Another obstacle to deeper listening that is particular to our times is the constant blitz of media messages that is almost impossible to avoid. Cell phones that are always on mean that anyone with our number (such as our boss) always has a way to reach us; having a smart phone or computer means that we can check our email not just twice but twenty or thirty times a day; engaging with social media like twitter or instagram means that constant interruptions in our day, our lives, and even our conversations, has become the norm; advertisements, which serve not our needs but the greed of unbridled capitalism, continue to deceive, invade, and intrude into our every day life. Media are widely misused in ways that undercut the dignity of its viewers and listeners, presenting people as commodities to be used, rather than as sacred persons created in the image of God. Many media messages today promote revenge, violence, hatred, lust, materialism, prejudice, error, illusions about happiness, and sensationalism. The constant availability of entertainment online, and the growth of tablets, wi-fi, and internet access, means we can constantly gratify our desire to be entertained because we are not limited to reading the books on our bookshelf. Even music on our cell phones can limit our connection to self by filling our walking silence or daily drives with music. Digital media “fill the cracks” or spaces in our lives that used to be free for reflection, silence, or just being present to one’s self.
As a Daughter of Saint Paul who is blogging a book about discernment and occasionally tweets about it, I don’t just enjoy digital technology and the possibilities that the internet offer for connection. I value the media in general and digital media in particular for the ways they help us to connect with one another, build up the solidarity of the human community, and for their potential for evangelization. The media are awesome avenues where God’s grace can reach people in ways both new and old! But for me personally, the key to how I choose to use the media is being mindful about it—in a way that assists my prayer life, discernment, and relationships, rather than becoming obstacles to them.
Especially as an introvert, I easily become scattered or distracted if I have constant “noise” in my life. I couldn’t possibly make the time to use every form of media available to me. Every form of media, and each social network I join, is for a specific purpose that I have prayed about. In using media, I seek to practice the principles of discernment. The use of media is an integrated part of my day and often part of my relationships. I’m also not afraid to disconnect: I turn off my cell phone when I enter the chapel for adoration or Mass, and keep it off during my retreats, whether they’re monthly one-day retreats or annual eight-day retreats.
Here are a few questions that I ask myself about daily priorities that are helpful in thinking about my use of media from within the context of daily life:
- Am I always “online” or “connected” all day long, every day? Every evening? Seven days a week? How often do I give myself breaks from the frequent interruption or stimulation provided by the smartphone?
- How much silence do I need or want every day or every week to be able to pray, to remain aware of my own thoughts and feelings, to be “at my best”? (This answer varies widely according to individuals.)
- Do I feel my life is in balance, that I give the most attention to the most important people and parts of my life?

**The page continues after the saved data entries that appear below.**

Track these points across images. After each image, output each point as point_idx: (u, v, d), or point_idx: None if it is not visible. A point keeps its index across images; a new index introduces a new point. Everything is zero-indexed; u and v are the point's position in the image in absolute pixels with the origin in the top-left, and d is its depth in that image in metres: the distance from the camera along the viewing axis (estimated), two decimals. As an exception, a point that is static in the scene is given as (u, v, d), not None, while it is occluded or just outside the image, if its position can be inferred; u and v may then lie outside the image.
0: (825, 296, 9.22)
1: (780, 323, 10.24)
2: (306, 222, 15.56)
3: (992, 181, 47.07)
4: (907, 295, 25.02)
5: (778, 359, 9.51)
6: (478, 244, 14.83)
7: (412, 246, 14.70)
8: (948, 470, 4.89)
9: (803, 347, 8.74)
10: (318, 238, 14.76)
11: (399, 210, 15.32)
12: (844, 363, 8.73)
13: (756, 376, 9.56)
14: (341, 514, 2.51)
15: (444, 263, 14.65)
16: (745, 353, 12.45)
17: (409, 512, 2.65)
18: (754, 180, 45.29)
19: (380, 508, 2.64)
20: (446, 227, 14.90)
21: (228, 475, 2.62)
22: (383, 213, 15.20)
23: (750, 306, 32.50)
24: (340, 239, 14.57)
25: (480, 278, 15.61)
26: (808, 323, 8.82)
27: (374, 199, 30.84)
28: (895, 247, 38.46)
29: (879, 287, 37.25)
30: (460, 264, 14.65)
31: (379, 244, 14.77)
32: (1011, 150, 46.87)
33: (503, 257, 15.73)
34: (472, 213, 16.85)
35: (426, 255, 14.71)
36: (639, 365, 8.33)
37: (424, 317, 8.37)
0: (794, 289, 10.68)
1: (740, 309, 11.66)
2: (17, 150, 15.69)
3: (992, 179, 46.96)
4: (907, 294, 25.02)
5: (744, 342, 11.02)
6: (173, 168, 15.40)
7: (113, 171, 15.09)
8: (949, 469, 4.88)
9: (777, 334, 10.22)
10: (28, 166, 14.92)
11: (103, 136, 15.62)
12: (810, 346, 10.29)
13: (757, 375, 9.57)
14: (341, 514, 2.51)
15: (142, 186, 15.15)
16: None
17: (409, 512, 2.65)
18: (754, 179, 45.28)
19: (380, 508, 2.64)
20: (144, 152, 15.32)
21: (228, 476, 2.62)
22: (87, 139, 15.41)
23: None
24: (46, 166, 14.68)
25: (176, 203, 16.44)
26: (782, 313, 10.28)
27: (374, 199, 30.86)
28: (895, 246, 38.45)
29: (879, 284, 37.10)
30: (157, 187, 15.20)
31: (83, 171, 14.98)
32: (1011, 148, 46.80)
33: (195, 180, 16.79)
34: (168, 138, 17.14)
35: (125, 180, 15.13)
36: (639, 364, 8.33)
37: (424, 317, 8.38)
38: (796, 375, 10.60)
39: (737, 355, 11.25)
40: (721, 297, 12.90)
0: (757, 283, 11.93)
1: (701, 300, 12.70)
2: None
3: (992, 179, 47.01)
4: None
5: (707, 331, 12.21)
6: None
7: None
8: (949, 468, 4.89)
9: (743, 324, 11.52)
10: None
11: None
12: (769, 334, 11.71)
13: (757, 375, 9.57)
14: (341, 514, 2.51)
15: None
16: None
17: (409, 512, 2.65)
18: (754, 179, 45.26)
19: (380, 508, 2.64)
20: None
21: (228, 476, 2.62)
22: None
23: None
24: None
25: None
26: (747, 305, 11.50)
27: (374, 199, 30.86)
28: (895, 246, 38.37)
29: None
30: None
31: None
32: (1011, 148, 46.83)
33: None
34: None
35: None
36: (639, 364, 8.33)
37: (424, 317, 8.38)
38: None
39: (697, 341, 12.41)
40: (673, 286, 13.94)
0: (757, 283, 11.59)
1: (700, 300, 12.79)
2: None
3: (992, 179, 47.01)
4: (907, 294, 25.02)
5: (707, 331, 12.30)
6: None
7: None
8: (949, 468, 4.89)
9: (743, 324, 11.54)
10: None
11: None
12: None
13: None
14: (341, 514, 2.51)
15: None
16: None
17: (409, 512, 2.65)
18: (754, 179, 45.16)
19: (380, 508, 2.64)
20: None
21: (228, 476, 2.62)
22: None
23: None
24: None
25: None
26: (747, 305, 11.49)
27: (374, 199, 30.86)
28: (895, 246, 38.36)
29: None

- Where (and with whom) do I want to spend more time?
- Where (or with whom) do I want to spend less time?
- How do I choose to spend my time: with God, with family and loved ones, with work, with myself (including silent time taken to nurture myself and to relax).
- How do I use various media at home, at work, in my relationships and throughout my day? What purpose does each form of media serve in my life? What purpose do I want each form to serve?
- Smart phone
- Retrieving information
- Social media (go through each platform I use, whether on my computer and/or smartphone)
- TV/internet streaming/movies
- Video games
- Any other computer use: surfing, chat, research, etc.
- How can I see using each form of media to help me grow in my relationship with God, with myself, and with others? Do I need to make changes, set limits, or add media to my life in order to live God’s invitations? (e.g. How often do I check my Twitter feed? Two of my favorite podcasts help me to pray the Liturgy of the Hours, or reflect on or pray with Sunday’s Scripture readings. Two of my most-used apps is the Catholic News Agency and the Pope App, which keep me informed about religious issues, and also give me endless prayer intentions. Or, in my love for film, do I balance what I watch: occasionally a popcorn flick, often an independent film that is spiritually enriching or helps me understand certain issues. Some people give up Facebook or movies for Lent. Others don’t check their email over the weekend or in the evenings.)
How do you use media to assist you in your discernment journey? I’d love to hear your thoughts about how using the media and technology in your daily life affects your spiritual life, and how your relationship with God affects your use of media.